اَلنَّمْرُ [en-nemr] (أَمْرٌ [emr] vezninde) Bayır ve dağ makûlesi yükseğe çıkmak maʹnâsınadır; yukâlu: نَمَرَ فِي الْجَبَلِ نَمْرًا مِنَ الْبَابِ اْلأَوَّلِ إِذَا صَعِدَ
اَلنَّمَرُ [en-nemer] (fethateynle) Kaplan gibi bed-hûy ve hışm-nâk olmak maʹnâsınadır; yukâlu: نَمِرَ الرَّجُلُ نَمَرًا مِنَ الْبَابِ الرَّابِعِ إِذَا غَضِبَ وَسَاءَ خُلُقُهُ Ve sehâb pul pul kaplan alacası olmak maʹnâsınadır; yukâlu: نَمِرَ السَّحَابُ إِذَا صَارَ عَلَى لَوْنِ النَّمِرِ
اَلنَّمِرُ [en-nemir] (كَتِفٌ [ketif] vezninde) ve
اَلنِّمْرُ [en-nimr] (nûn’un kesriyle) Sebuʹ-i maʹrûf ismidir ki kaplan taʹbîr olunan yırtıcı cânverdir, Fârisîde peleng denir; postu benli olmakla tesmiye olunmuştur. Cemʹi أَنْمُرٌ [enmur] gelir, أَفْلُسٌ [eflus] vezninde ve أَنْمَارٌ [enmâr] ve نُمُرٌ [numur] gelir zammeteynle ve نُمْرٌ [numr] gelir nûn’un zammıyla ve نِمَارٌ [nimâr] veنِمَارَةٌ [nimâret] gelir nûn’ların kesriyle ve نُمُورٌ [numûr] gelir.
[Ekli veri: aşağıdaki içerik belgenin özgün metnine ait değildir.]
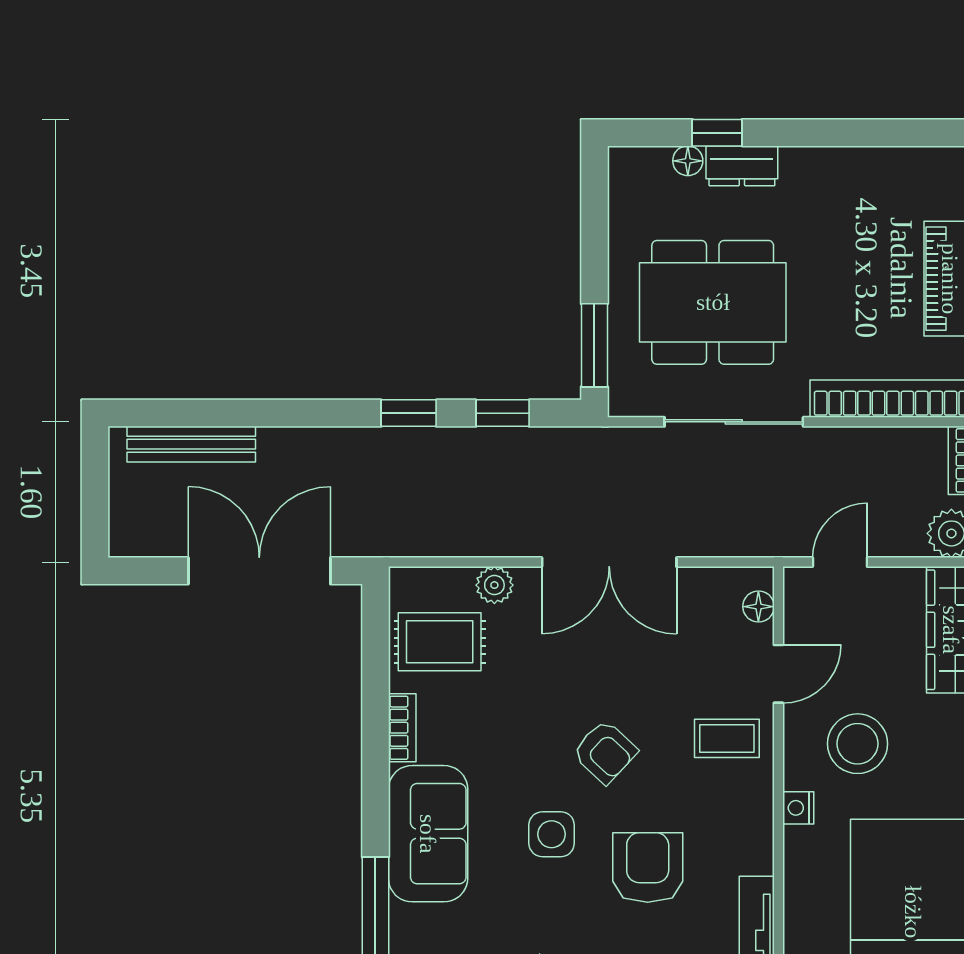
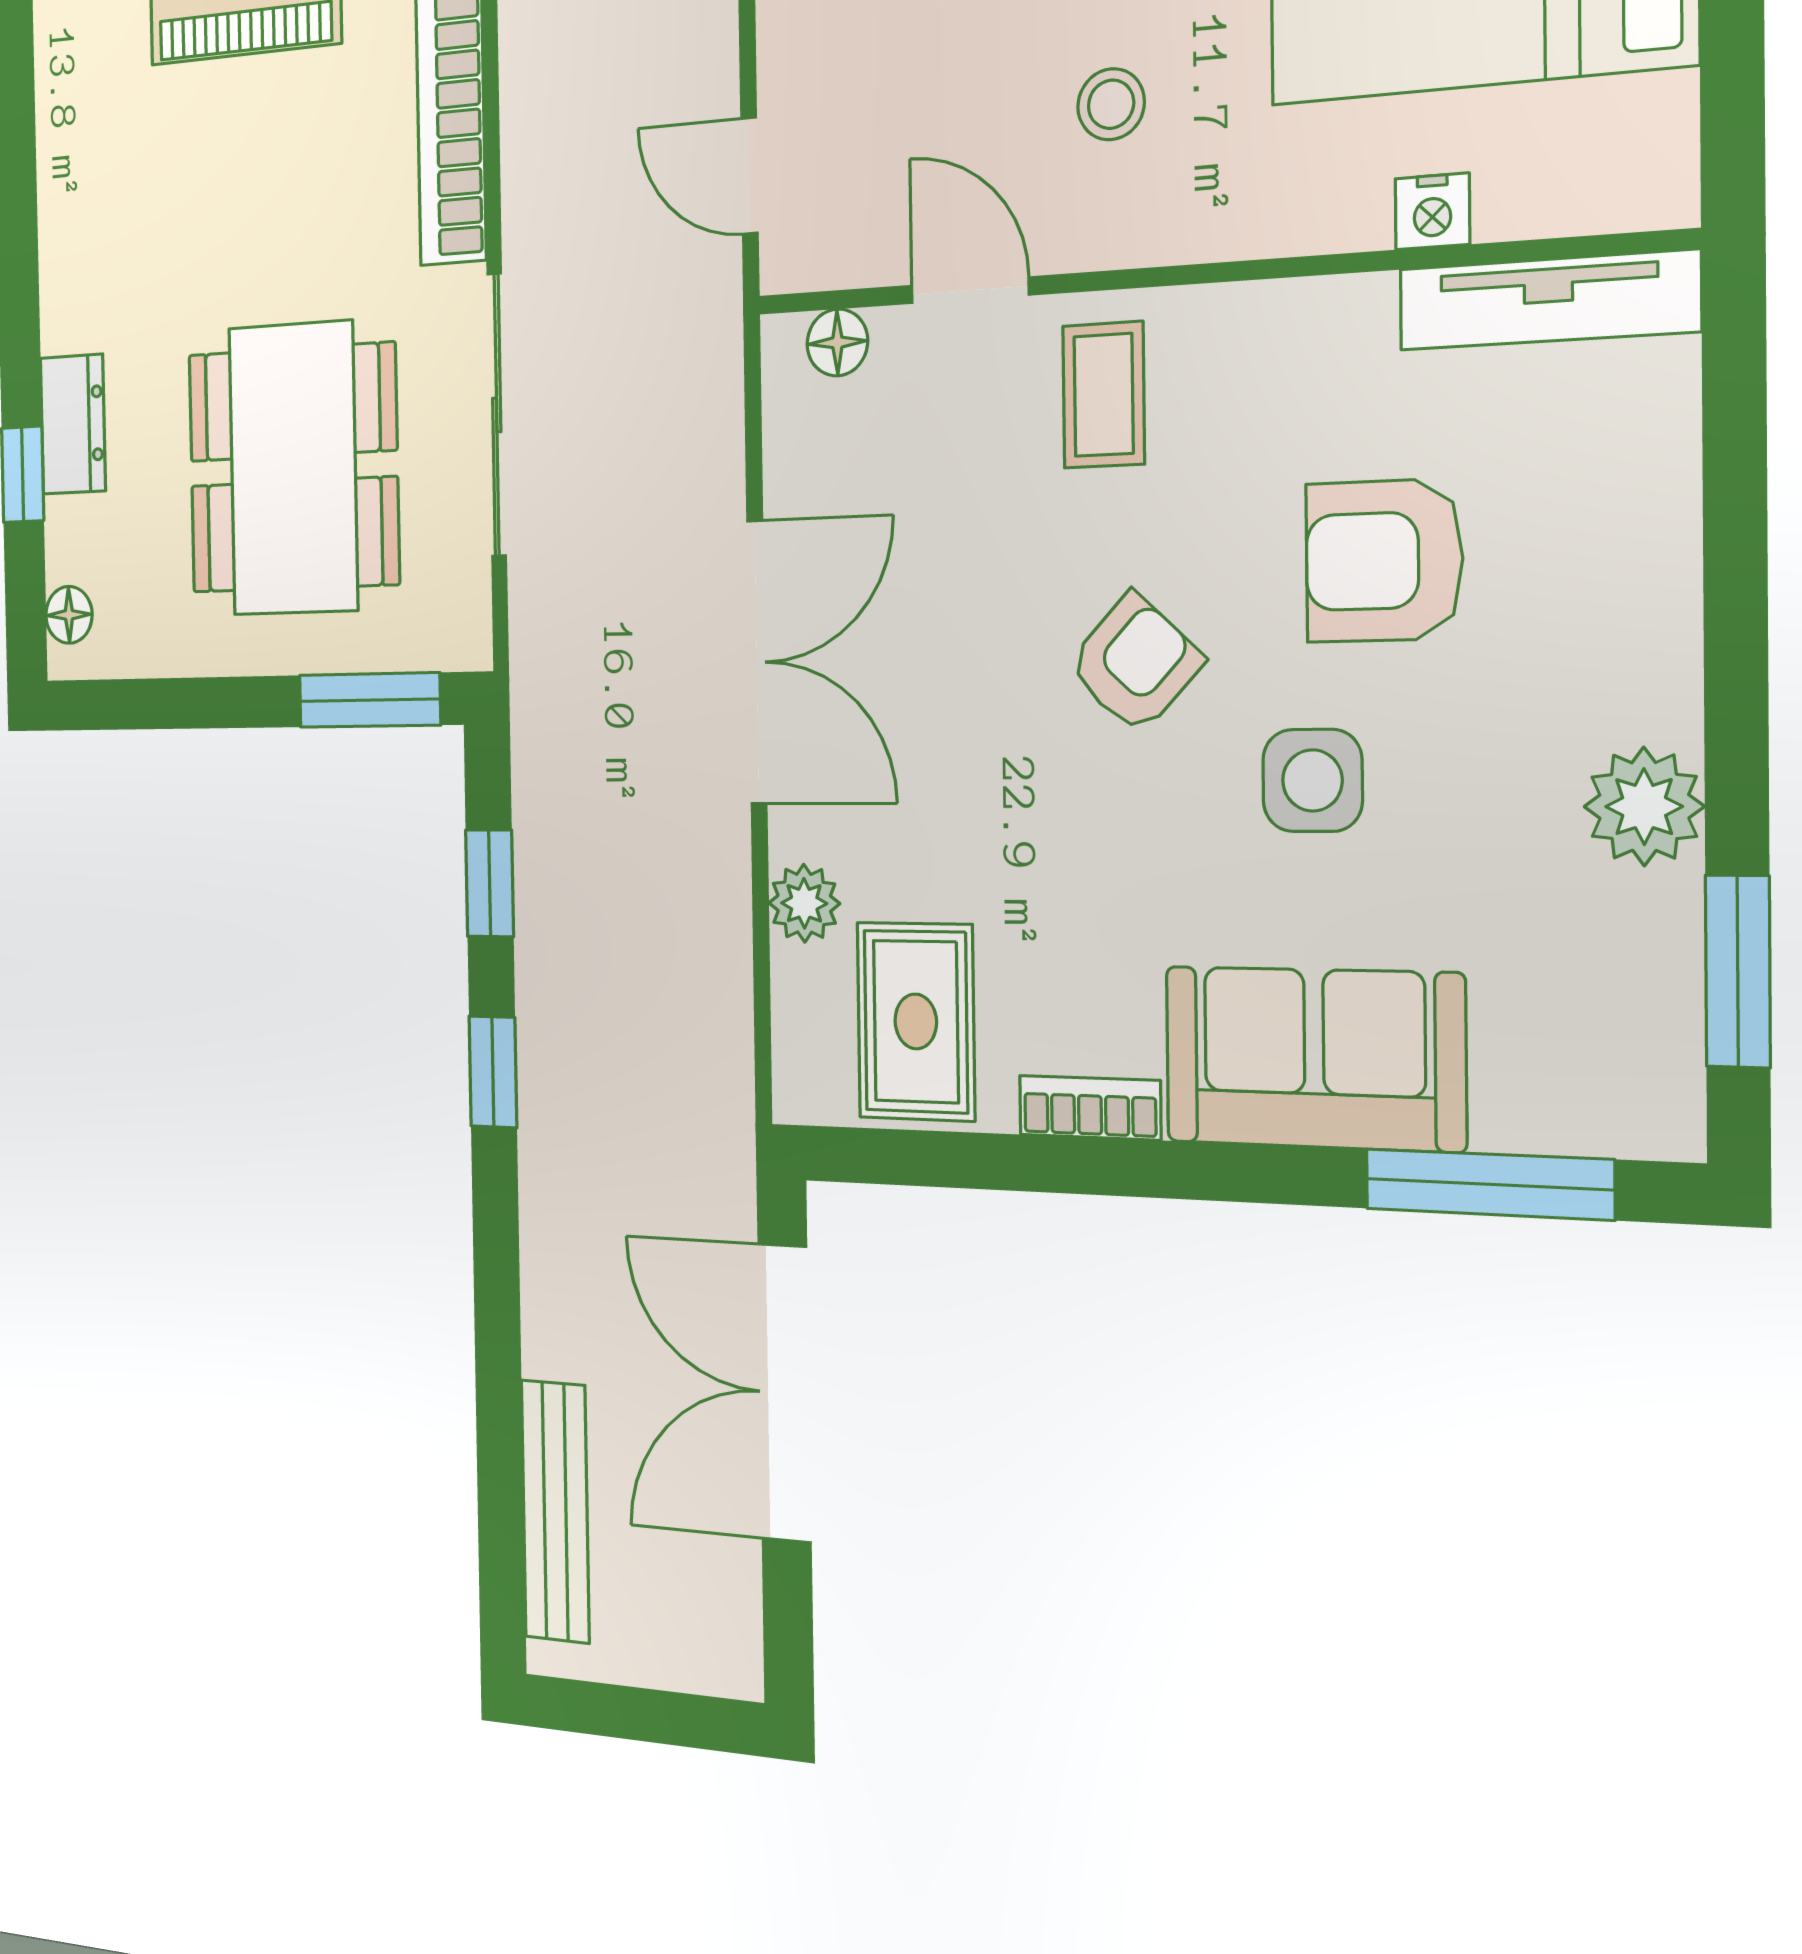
floor lamp: (688, 161) -> (69, 615), moved
stool: (858, 744) -> (1111, 104), width x0.53, depth x0.53
nightstand: (798, 808) -> (1432, 211), moved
اَلنُّمْرُ [en-numr] (nûn’un zammı ve mîm’in sükûnuyla) أَنْمَرُ [enmer]in cemʹidir; yukâlu: نَعَمٌ نُمْرٌ لِلَّتِي فِيهَا سَوَادٌ وَبَيَاضٌ Ve نَعَمٌ [neʹam] nûn’un ve ʹayn’ın fethiyle dört ayaklı hayvân, çârpâ maʹnâsına.
اَلنَّمَرُ [en-nemer] (nûn’un ve mîm’in fethiyle) Kaplan renginde olmak; yukâlu: نَمِرَ السَّحَابُ يَنْمَرُ نَمَرًا مِنَ الْبَابِ الرَّابِعِ إِذَا صَارَ عَلَى لَوْنِ النَّمِرِ تَرَى فِي خِلَالِهَا نِقَاطًا
اَلنَّمِرُ [en-nemir] (nûn’un fethi ve mîm’in kesriyle) Yırtıcı cânverlerden kaplan dedikleri cânverdir, peleng maʹnâsına. Ve
نَمِرٌ [nemir] Kaplan renginde olana dahi derler; ve minhu kavluhum: “أَرِنِيهَا نَمِرَةً أُرِكَهَا مَطِرَةً” Yaʹnî sen bana az göster ben sana çok göstereyim. Aḣfeş eyitti: Bu Bârî taʹâlânın ﴿فَأَخْرَجْنَا مِنْهُ خَضِرًا﴾ (الأنعام 99) dediği kavli gibidir ki خَضِرٌ [ḣaḋir] أَخْضَرُ [aḣḋar] maʹnâsınadır.